- _WORK TO COMPLETE_: Write out again only the lines that run from the start of the entries to the line containing "### Servlet容器工作流程", both included.
== Segment start ==
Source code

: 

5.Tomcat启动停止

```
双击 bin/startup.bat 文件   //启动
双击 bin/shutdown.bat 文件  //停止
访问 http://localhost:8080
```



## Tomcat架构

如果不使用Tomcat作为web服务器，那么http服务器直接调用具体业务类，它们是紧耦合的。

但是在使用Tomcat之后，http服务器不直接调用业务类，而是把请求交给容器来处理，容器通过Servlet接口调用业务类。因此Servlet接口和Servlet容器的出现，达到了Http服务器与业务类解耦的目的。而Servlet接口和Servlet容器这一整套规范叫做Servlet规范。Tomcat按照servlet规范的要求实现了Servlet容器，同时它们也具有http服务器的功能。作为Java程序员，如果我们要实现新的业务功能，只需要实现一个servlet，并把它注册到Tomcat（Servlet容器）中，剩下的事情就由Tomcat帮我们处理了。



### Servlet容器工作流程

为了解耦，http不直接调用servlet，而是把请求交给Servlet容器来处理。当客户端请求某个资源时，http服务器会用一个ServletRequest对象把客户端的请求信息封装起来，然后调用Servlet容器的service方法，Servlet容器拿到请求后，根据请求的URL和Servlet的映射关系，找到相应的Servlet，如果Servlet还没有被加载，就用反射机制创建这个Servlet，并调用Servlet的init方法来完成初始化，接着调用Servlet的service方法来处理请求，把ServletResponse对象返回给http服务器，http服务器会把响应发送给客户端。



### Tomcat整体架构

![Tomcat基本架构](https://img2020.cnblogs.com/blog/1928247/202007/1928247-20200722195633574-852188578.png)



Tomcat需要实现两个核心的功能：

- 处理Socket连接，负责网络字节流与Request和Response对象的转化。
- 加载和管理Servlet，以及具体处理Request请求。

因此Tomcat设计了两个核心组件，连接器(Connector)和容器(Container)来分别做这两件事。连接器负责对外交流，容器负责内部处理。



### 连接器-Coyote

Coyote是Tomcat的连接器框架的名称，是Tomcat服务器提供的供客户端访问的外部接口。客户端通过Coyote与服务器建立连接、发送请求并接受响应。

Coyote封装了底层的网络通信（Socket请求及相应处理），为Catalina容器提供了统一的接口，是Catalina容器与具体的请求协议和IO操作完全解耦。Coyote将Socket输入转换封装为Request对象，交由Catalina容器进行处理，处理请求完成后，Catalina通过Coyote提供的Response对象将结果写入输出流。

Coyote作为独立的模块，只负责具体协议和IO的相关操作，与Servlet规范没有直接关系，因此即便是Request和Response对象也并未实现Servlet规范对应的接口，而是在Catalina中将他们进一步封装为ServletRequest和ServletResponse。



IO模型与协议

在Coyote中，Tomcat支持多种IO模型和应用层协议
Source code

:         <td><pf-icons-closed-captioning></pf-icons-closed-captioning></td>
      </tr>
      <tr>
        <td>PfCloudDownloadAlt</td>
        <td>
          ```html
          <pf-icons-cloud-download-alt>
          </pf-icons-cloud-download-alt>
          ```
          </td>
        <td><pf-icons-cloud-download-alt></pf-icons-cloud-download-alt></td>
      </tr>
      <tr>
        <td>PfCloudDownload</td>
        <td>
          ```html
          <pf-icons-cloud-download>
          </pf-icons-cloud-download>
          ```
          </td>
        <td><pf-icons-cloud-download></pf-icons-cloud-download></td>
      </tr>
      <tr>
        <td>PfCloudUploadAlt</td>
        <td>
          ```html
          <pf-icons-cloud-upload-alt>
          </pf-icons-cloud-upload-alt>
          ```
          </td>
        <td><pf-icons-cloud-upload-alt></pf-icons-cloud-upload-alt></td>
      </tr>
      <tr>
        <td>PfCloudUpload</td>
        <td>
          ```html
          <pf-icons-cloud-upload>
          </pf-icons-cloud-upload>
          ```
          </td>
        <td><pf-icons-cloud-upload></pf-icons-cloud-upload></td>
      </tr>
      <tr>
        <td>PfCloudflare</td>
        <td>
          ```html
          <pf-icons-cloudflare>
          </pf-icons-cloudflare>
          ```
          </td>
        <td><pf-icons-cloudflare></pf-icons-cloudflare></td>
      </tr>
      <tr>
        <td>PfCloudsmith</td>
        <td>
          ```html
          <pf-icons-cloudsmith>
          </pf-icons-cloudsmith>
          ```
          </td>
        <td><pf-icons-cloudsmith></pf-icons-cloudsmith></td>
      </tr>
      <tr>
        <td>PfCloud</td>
== Segment end ==
- _OUTPUT FOR THIS EXERCISE_:
Source code

: 

5.Tomcat启动停止

```
双击 bin/startup.bat 文件   //启动
双击 bin/shutdown.bat 文件  //停止
访问 http://localhost:8080
```



## Tomcat架构

如果不使用Tomcat作为web服务器，那么http服务器直接调用具体业务类，它们是紧耦合的。

但是在使用Tomcat之后，http服务器不直接调用业务类，而是把请求交给容器来处理，容器通过Servlet接口调用业务类。因此Servlet接口和Servlet容器的出现，达到了Http服务器与业务类解耦的目的。而Servlet接口和Servlet容器这一整套规范叫做Servlet规范。Tomcat按照servlet规范的要求实现了Servlet容器，同时它们也具有http服务器的功能。作为Java程序员，如果我们要实现新的业务功能，只需要实现一个servlet，并把它注册到Tomcat（Servlet容器）中，剩下的事情就由Tomcat帮我们处理了。



### Servlet容器工作流程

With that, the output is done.